Além disso, a tese esclarece como deve ocorrer a aplicação do artigo 15 da Lei nº 8.213/1991. Assim, segurados e profissionais da área previdenciária passam a contar com maior segurança jurídica.
O que é o período de graça?
O período de graça garante a manutenção da qualidade de segurado mesmo após o fim das contribuições ao INSS. Em regra, o trabalhador mantém essa condição por até 12 meses depois da interrupção dos recolhimentos. No entanto, a legislação permite a prorrogação por mais 12 meses quando houver comprovação de desemprego involuntário.
Dessa forma, o segurado pode permanecer protegido pela Previdência Social por até 24 meses, mesmo sem realizar novas contribuições.
STJ amplia os meios de prova para comprovar o desemprego
Antes da decisão, diferentes interpretações geravam dúvidas sobre os documentos necessários para comprovar o desemprego involuntário.

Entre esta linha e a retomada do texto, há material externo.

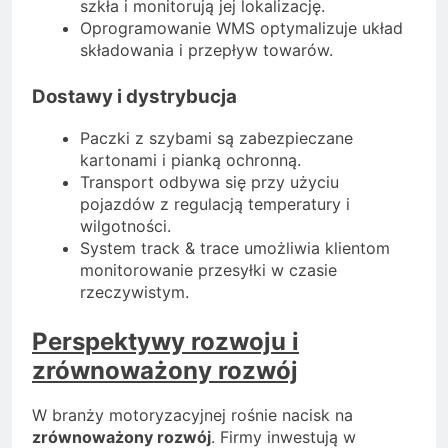
szkła i monitorują jej lokalizację.
Oprogramowanie WMS optymalizuje układ
składowania i przepływ towarów.
Dostawy i dystrybucja
Paczki z szybami są zabezpieczane
kartonami i pianką ochronną.
Transport odbywa się przy użyciu
pojazdów z regulacją temperatury i
wilgotności.
System track & trace umożliwia klientom
monitorowanie przesyłki w czasie
rzeczywistym.
Perspektywy rozwoju i
zrównoważony rozwój
W branży motoryzacyjnej rośnie nacisk na
zrównoważony rozwój
. Firmy inwestują w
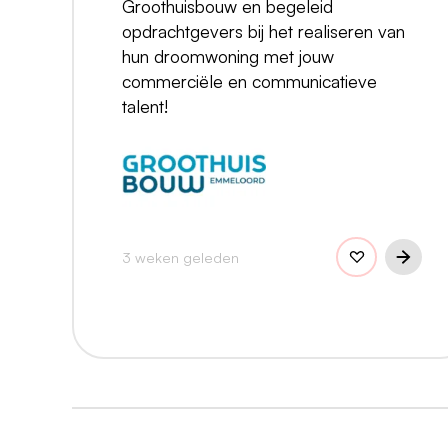
Groothuisbouw en begeleid
opdrachtgevers bij het realiseren van
hun droomwoning met jouw
commerciële en communicatieve
talent!
3 weken geleden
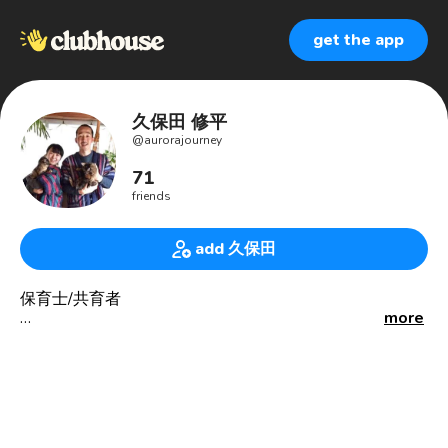
get the app
久保田 修平
@
aurorajourney
71
friends
add 久保田
保育士/共育者
more
◆書籍📙
600日25カ国夫婦世界一周🌏
世界の子育て、保育を知る旅
◆研究会✏️
えどぴ-保育の専門性を高める会- 主宰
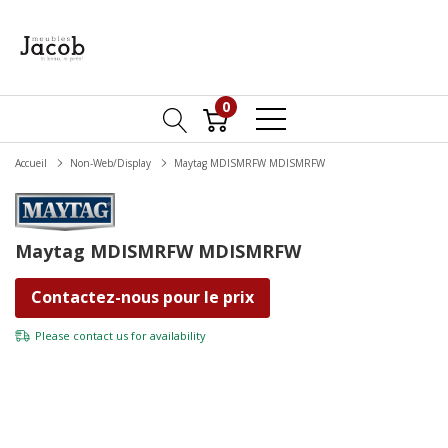
0
Accueil
Non-Web/Display
Maytag MDISMRFW MDISMRFW
Maytag MDISMRFW MDISMRFW
Contactez-nous pour le prix
Please
contact us
for availability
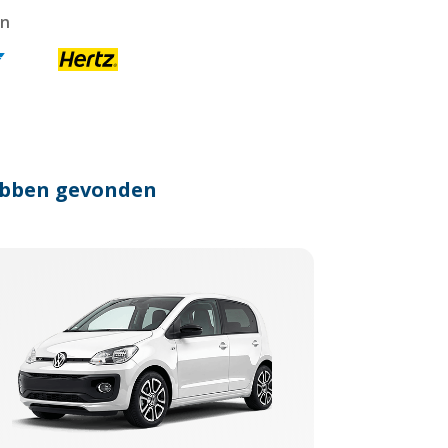
en
hebben gevonden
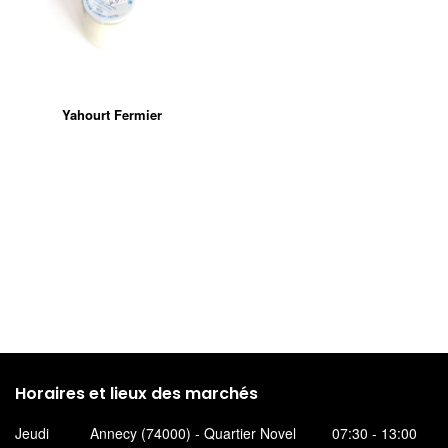
Yahourt Fermier
Horaires et lieux des marchés
Jeudi
Annecy (74000) - Quartier Novel
07:30 - 13:00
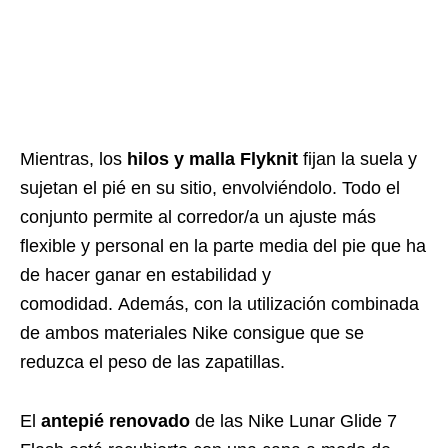
Mientras, los
hilos y malla Flyknit
fijan la suela y
sujetan el pié en su sitio, envolviéndolo. Todo el
conjunto permite al corredor/a un ajuste más
flexible y personal en la parte media del pie que ha
de hacer ganar en estabilidad y
comodidad. Además, con la utilización combinada
de ambos materiales Nike consigue que se
reduzca el peso de las zapatillas.
El
antepié renovado
de las Nike Lunar Glide 7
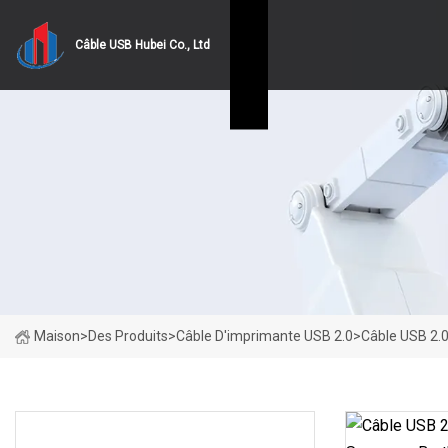
Câble USB Hubei Co., Ltd
Maison
>
Des Produits
>
Câble D'imprimante USB 2.0
>
Câble USB 2.0
CATÉGORIES DE PRODUITS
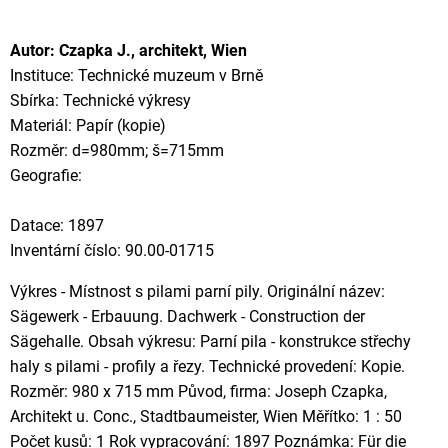
Autor: Czapka J., architekt, Wien
Instituce: Technické muzeum v Brně
Sbírka: Technické výkresy
Materiál: Papír (kopie)
Rozměr: d=980mm; š=715mm
Geografie:
Datace: 1897
Inventární číslo: 90.00-01715
Výkres - Místnost s pilami parní pily. Originální název:
Sägewerk - Erbauung. Dachwerk - Construction der
Sägehalle. Obsah výkresu: Parní pila - konstrukce střechy
haly s pilami - profily a řezy. Technické provedení: Kopie.
Rozměr: 980 x 715 mm Původ, firma: Joseph Czapka,
Architekt u. Conc., Stadtbaumeister, Wien Měřítko: 1 : 50
Počet kusů: 1 Rok vypracování: 1897 Poznámka: Für die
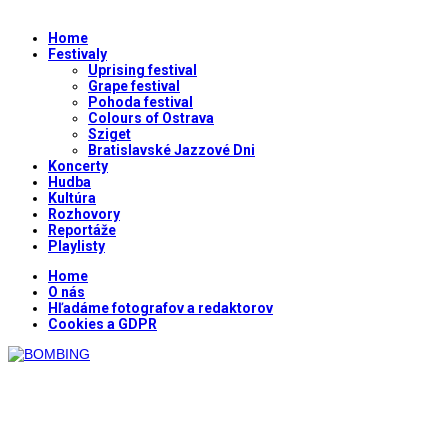
Home
Festivaly
Uprising festival
Grape festival
Pohoda festival
Colours of Ostrava
Sziget
Bratislavské Jazzové Dni
Koncerty
Hudba
Kultúra
Rozhovory
Reportáže
Playlisty
Home
O nás
Hľadáme fotografov a redaktorov
Cookies a GDPR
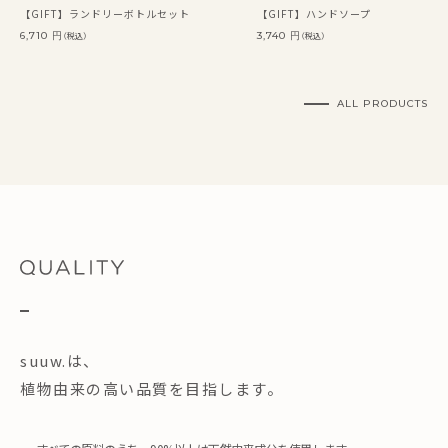
【GIFT】ランドリーボトルセット
【GIFT】ハンドソープ
6,710 円
3,740 円
（税込）
（税込）
ALL PRODUCTS
suuw.は、
植物由来の高い品質を目指します。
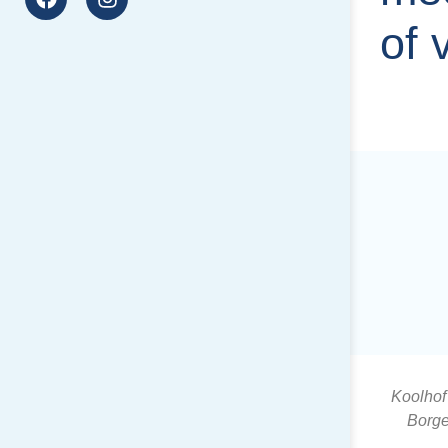
of 
Koolhof
Borge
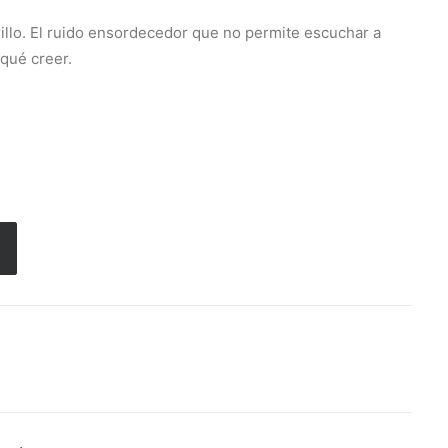
rillo. El ruido ensordecedor que no permite escuchar a
 qué creer.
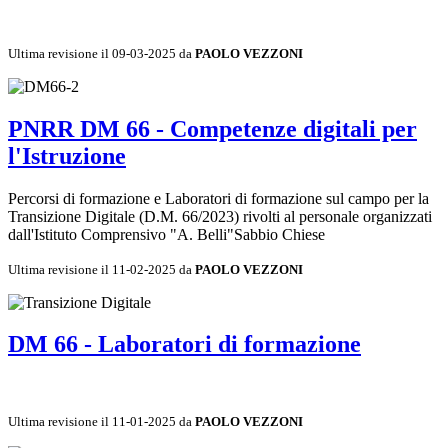
Ultima revisione il 09-03-2025 da
PAOLO VEZZONI
PNRR DM 66 - Competenze digitali per
l'Istruzione
Percorsi di formazione e Laboratori di formazione sul campo per la
Transizione Digitale (D.M. 66/2023) rivolti al personale organizzati
dall'Istituto Comprensivo "A. Belli"Sabbio Chiese
Ultima revisione il 11-02-2025 da
PAOLO VEZZONI
DM 66 - Laboratori di formazione
Ultima revisione il 11-01-2025 da
PAOLO VEZZONI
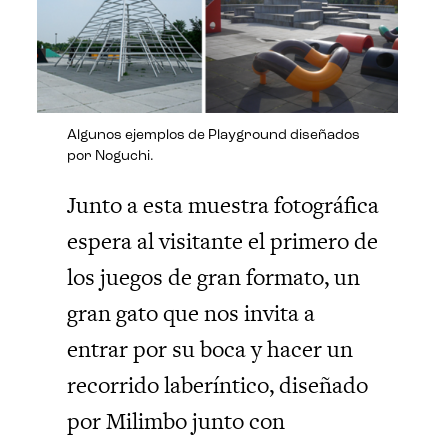
Algunos ejemplos de Playground diseñados
por Noguchi.
Junto a esta muestra fotográfica
espera al visitante el primero de
los juegos de gran formato, un
gran gato que nos invita a
entrar por su boca y hacer un
recorrido laberíntico, diseñado
por Milimbo junto con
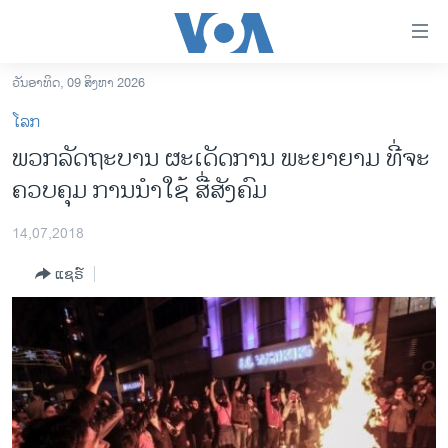
ລິ້ງ
ສຳຫລັບ
ເຂົ້າ
ວັນອາທິດ, 09 ສິງຫາ 2026
ຫາ
ໂຮມເພຈ
ໂລກ
ຂ້າມ
ລາວ
ພວກລັດຖະບານ ຜະເດັດການ ພະຍາຍາມ ທີ່ຈະ
ຂ້າມ
ອາເມຣິກາ
ຄວບຄຸມ ການນຳໃຊ້ ສື່ສັງຄົມ
ຂ້າມ
ໄປ
ການເລືອກຕັ້ງ ປະທານາທີບໍດີ ສະຫະລັດ 2024
ຫາ
14,07,2018
ຂ່າວ​ຈີນ
ຊອກ
ແຊຣ໌
ຄົ້ນ
ໂລກ
ເອເຊຍ
ອິດສະຫຼະພາບດ້ານການຂ່າວ
ຊີວິດຊາວລາວ
ຊຸມຊົນຊາວລາວ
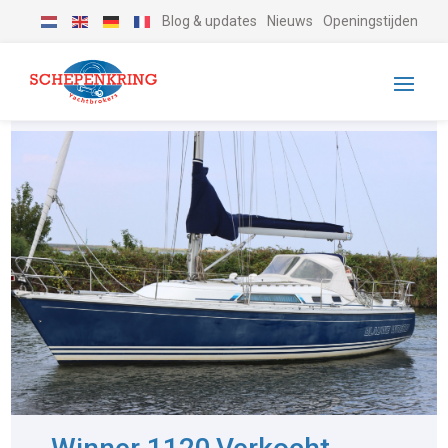
Blog & updates
Nieuws
Openingstijden
-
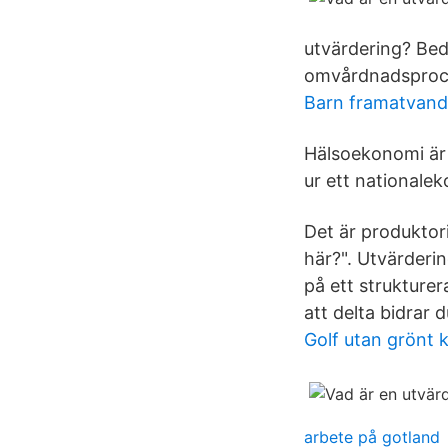
utvärdering? Bed
omvårdnadsproces
Barn framatvand
Hälsoekonomi är 
ur ett nationale
Det är produktori
här?". Utvärderin
på ett strukture
att delta bidrar d
Golf utan grönt 
arbete på gotland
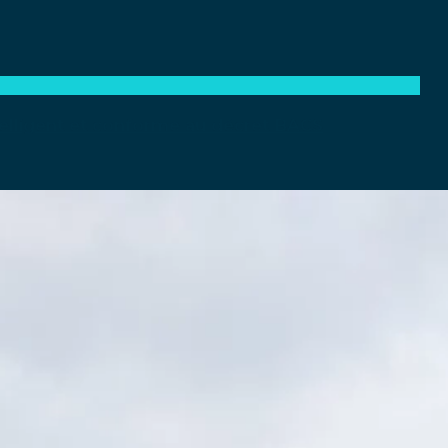
elligent et conforme au décret BACS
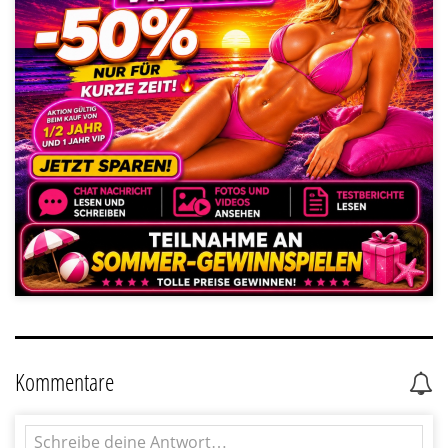
Kommentare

Em alguns casos, o INSS e parte do Judiciário exigiam cadastro em órgãos do Ministério do Trabalho ou o recebimento do seguro-desemprego.
Agora, o STJ definiu que a comprovação não depende exclusivamente desses documentos. Segundo a tese, o segurado poderá utilizar qualquer meio de prova admitido pelo Direito.
Carteira de Trabalho sozinha não comprova o desemprego
O tribunal também esclareceu que a ausência de novos registros na Carteira de Trabalho e Previdência Social representa apenas um indício. Por isso, esse elemento precisa do apoio de outras provas.
Entre elas, a decisão cita a prova testemunhal idônea, as comprovações de busca por emprego e os documentos de atendimento no sistema público de emprego.
Decisão terá efeito em todo o país
Como o julgamento ocorreu sob o rito dos recursos repetitivos, a tese orientará os processos sobre o mesmo tema nas instâncias inferiores.
Assim, os tribunais deverão aplicar o entendimento firmado pelo STJ em casos semelhantes. Além disso, a medida tende a reduzir divergências e recursos sobre a matéria.
Quais os impactos para os segurados do INSS?
A decisão fortalece a proteção dos trabalhadores que enfrentam desemprego involuntário. Além disso, a ampliação dos meios de prova reduz a dependência de exigências exclusivamente formais para demonstrar essa condição.
Consequentemente, o segurado terá mais possibilidades para comprovar o desemprego e solicitar a prorrogação do período de graça, desde que apresente provas admitidas pelo Direito.
Da mesma forma, o entendimento pode evitar a perda da qualidade de segurado e o cancelamento indevido de benefícios relacionados à invalidez, à incapacidade temporária ou à morte, quando estiverem presentes os requisitos previstos na legislação.